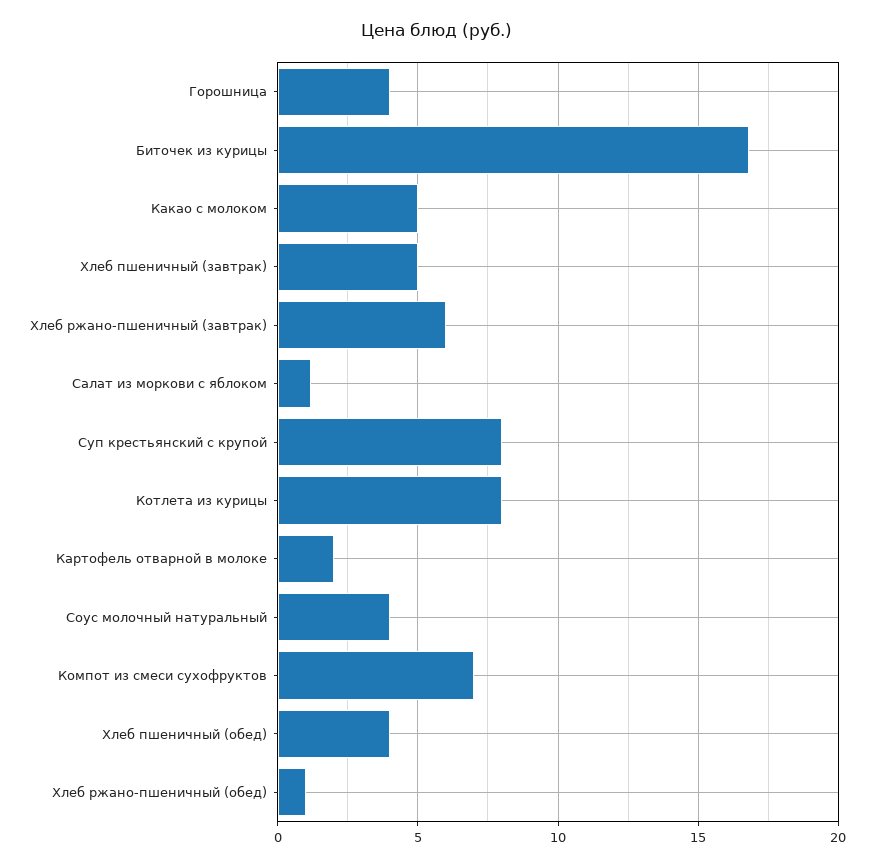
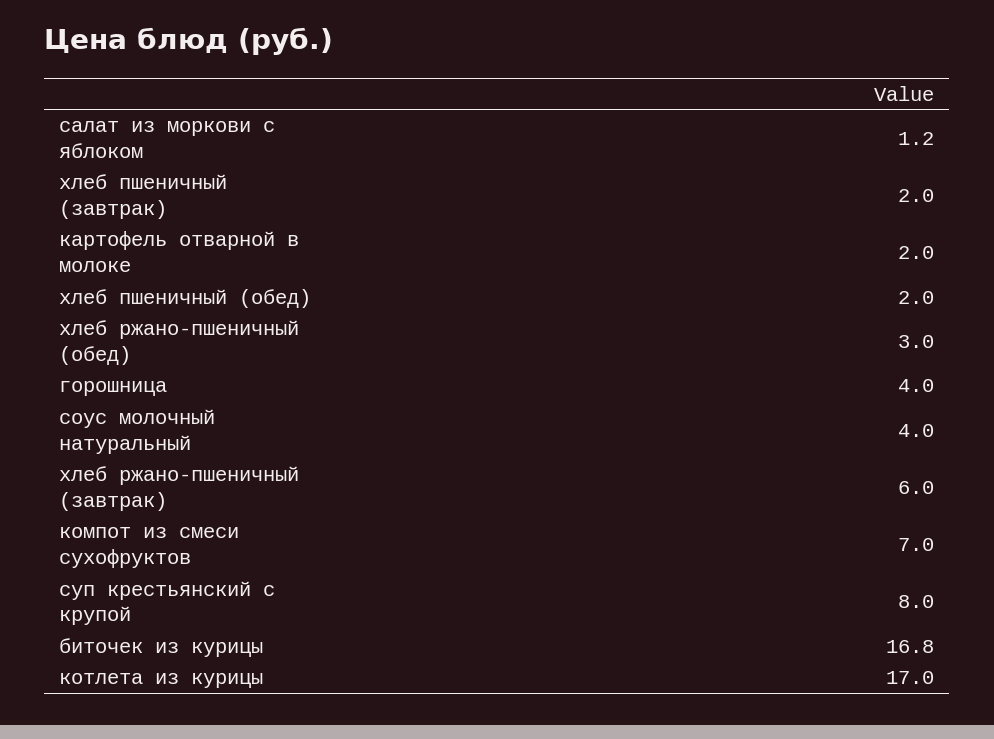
Какао с молоком: 5 -> none
Хлеб пшеничный (завтрак): 5 -> 2
Котлета из курицы: 8 -> 17
Хлеб пшеничный (обед): 4 -> 2
Хлеб ржано-пшеничный (обед): 1 -> 3

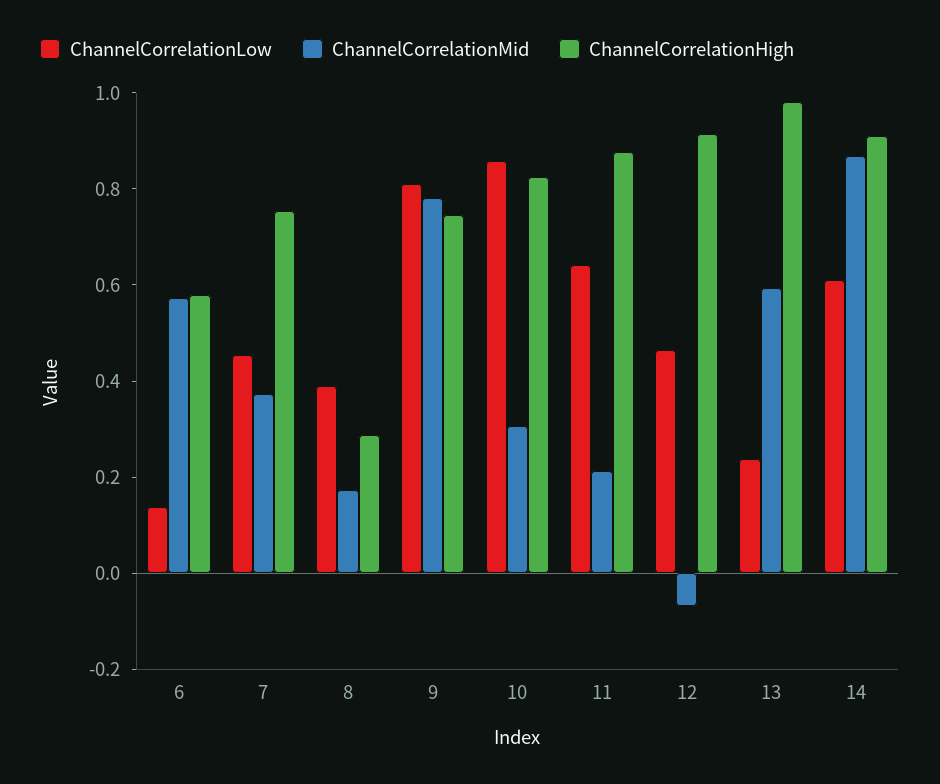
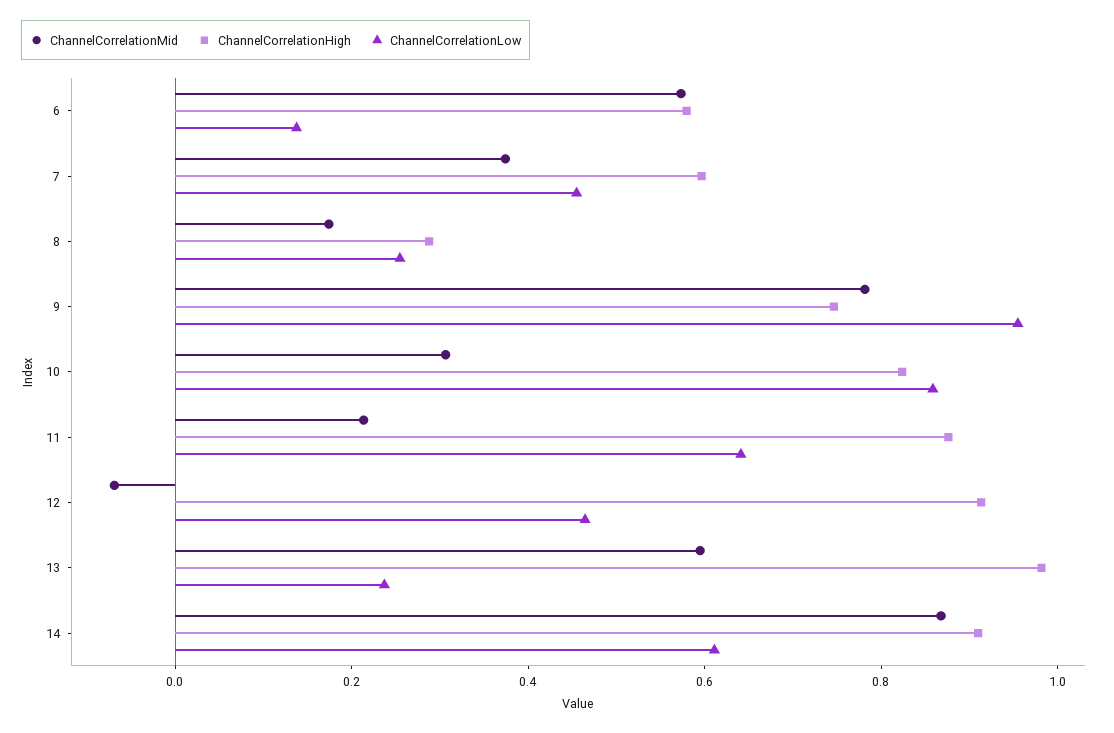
ChannelCorrelationHigh, 7: 0.75 -> 0.6
ChannelCorrelationLow, 8: 0.4 -> 0.25
ChannelCorrelationLow, 9: 0.8 -> 0.95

......

▶ [EXERCISE DETAILS] Only lines holding "ChannelCorrelationLow" are wanted; copy all of them from the listing.

▶ [OUTPUT FOR THIS EXERCISE]
ChannelCorrelationLow, 8: 0.4 -> 0.25
ChannelCorrelationLow, 9: 0.8 -> 0.95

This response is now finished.